Four years later, almost to the day, Nasser proclaimed that Egypt had nationalized the Suez Canal. Its stockholders were abruptly paid off without recourse, and the canal was immediately closed to Israeli shipping, setting off an international crisis. Egypt commemorated this action with a silver coin that features its national arms on one side and the canal’s administration building in Port Said on the other.
While the western powers debated possible actions, Israel struck first against Egypt. It invaded the Sinai Peninsula on October 29 in what it called Operation Kadesh, named after an ancient city in the northern Sinai. Israel defeated the Egyptian forces there within a few days, yet the canal remained blocked to shipping. Nasser, in an act of spite, had sunk the 40 ships stranded there to make the channel impassible.

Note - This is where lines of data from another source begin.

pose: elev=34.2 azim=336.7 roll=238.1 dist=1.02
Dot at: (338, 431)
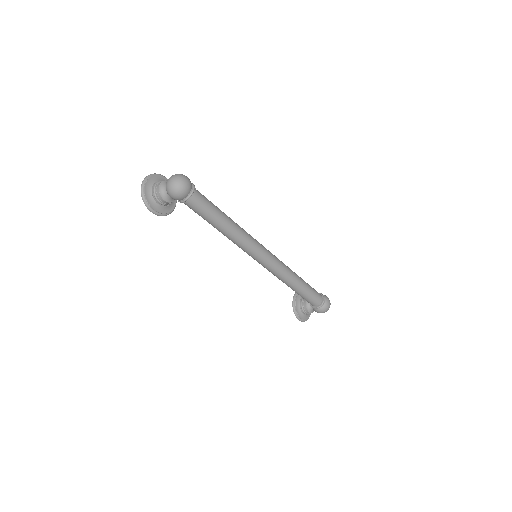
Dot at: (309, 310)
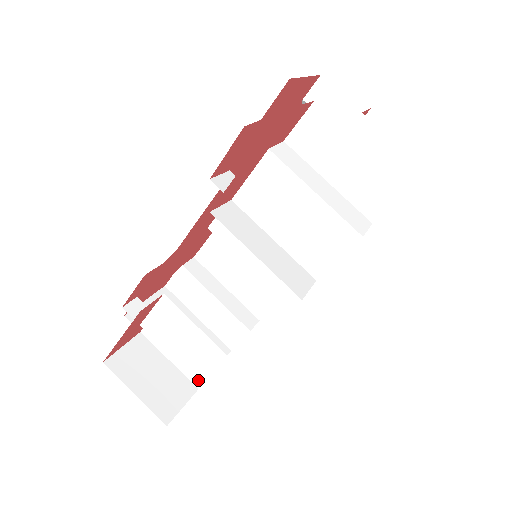
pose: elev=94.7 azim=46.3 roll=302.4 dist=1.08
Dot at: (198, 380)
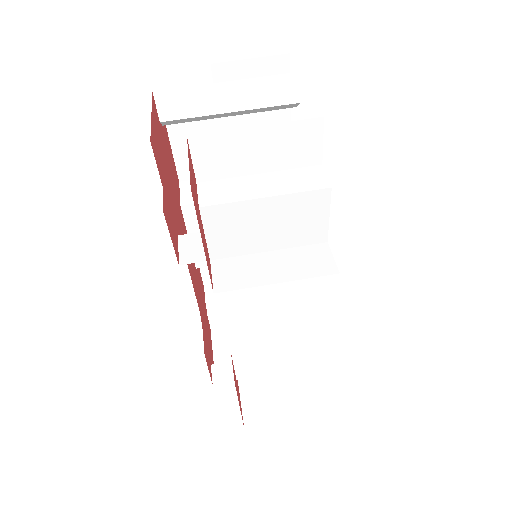
Dot at: (312, 366)
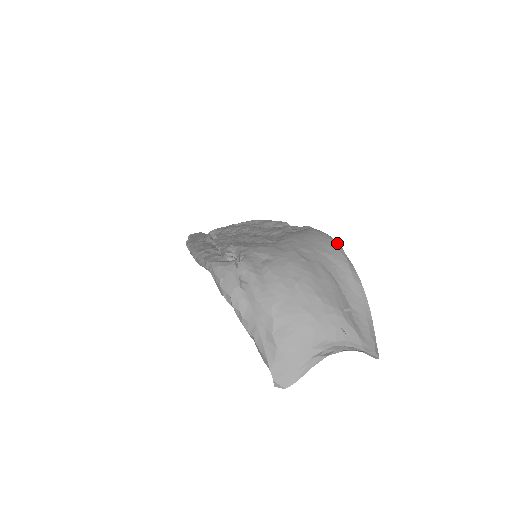
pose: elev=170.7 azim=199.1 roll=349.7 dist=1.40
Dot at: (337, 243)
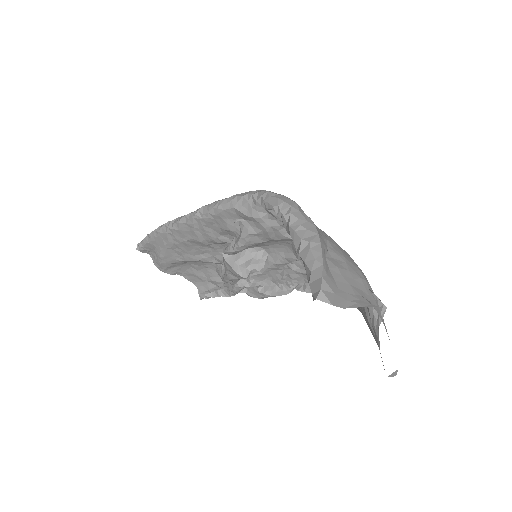
Dot at: occluded
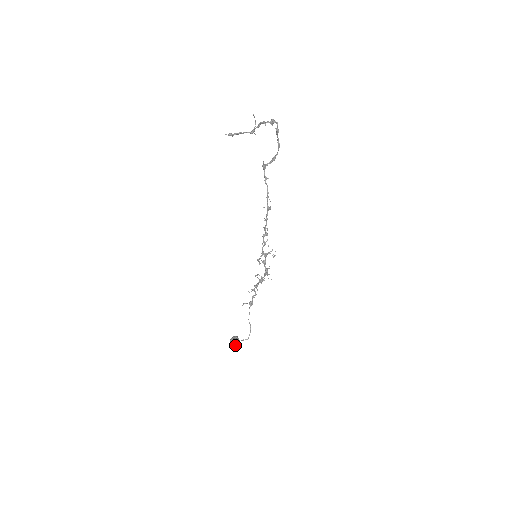
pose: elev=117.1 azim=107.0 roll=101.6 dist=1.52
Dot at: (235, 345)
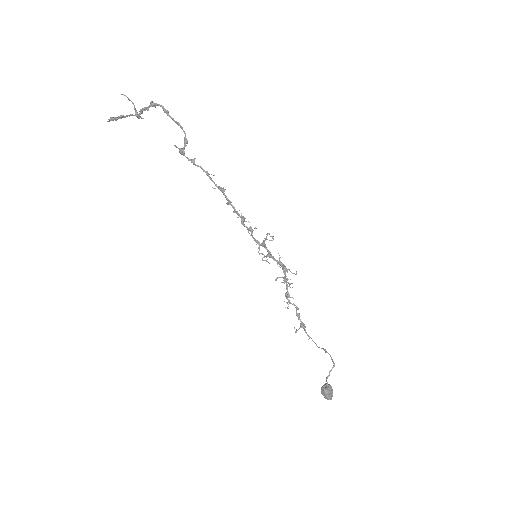
Dot at: (332, 395)
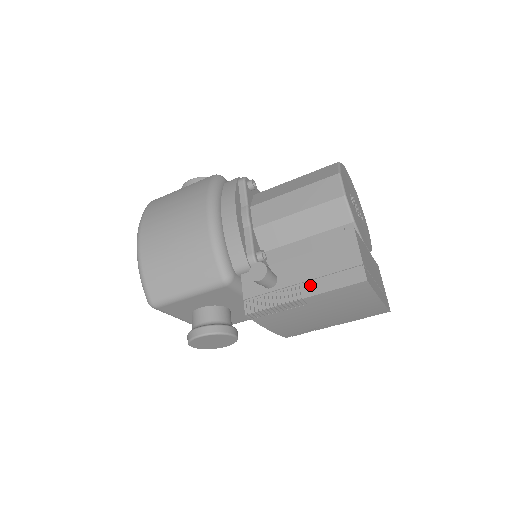
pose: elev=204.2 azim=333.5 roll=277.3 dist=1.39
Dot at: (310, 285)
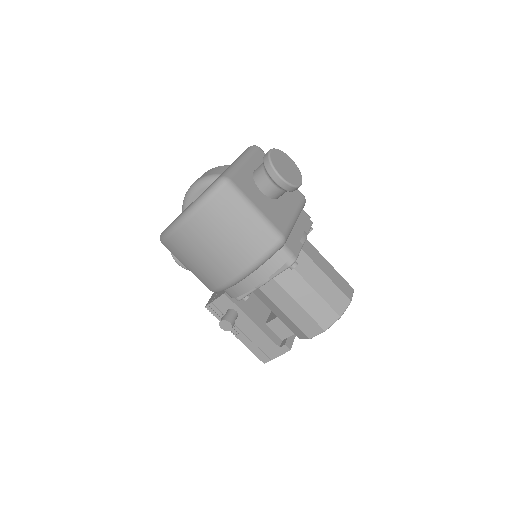
Dot at: (244, 338)
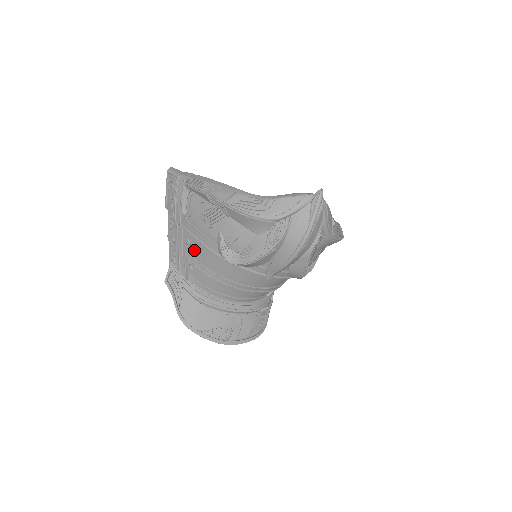
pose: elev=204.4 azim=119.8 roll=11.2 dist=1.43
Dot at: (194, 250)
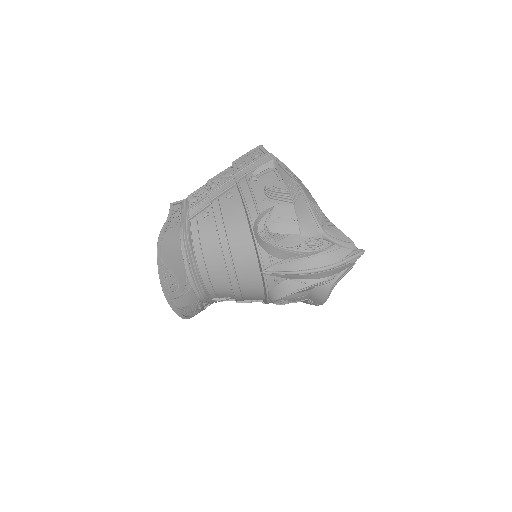
Dot at: (227, 204)
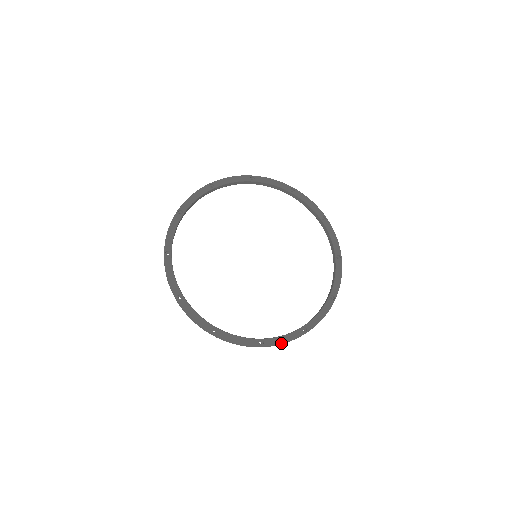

It was later revealed that Israel had already formed a tripartite alliance with Britain and France, and both nations were soon drawn into the fighting.
Britain had maintained an uneasy relationship with Egypt going back to World War I, and resentment toward the English was strong even before the 1952 coup. Though it had made overtures toward easing relations prior to nationalization of the canal, Britain still had enough influence with other nations in the region to make Nasser suspicious of its goals.
On October 30, France and Britain issued joint ultimatums to Egypt and Israel demanding a cease-fire, but these were ignored. Operation Musketeer was launched the following day with aerial bombing. Ground operations lasted just two days, November 5-6, but the Egyptian forces proved to be more formidable than anticipated. Nasser, declaring a “people’s war,” had his troops don civilian clothing while simultaneously arming the civilian population. The British and French leaders feared the political repercussions of killing “civilians,” which made prosecution of the operation more challenging. Friendly fire incidents among the two European armies added further to the chaos.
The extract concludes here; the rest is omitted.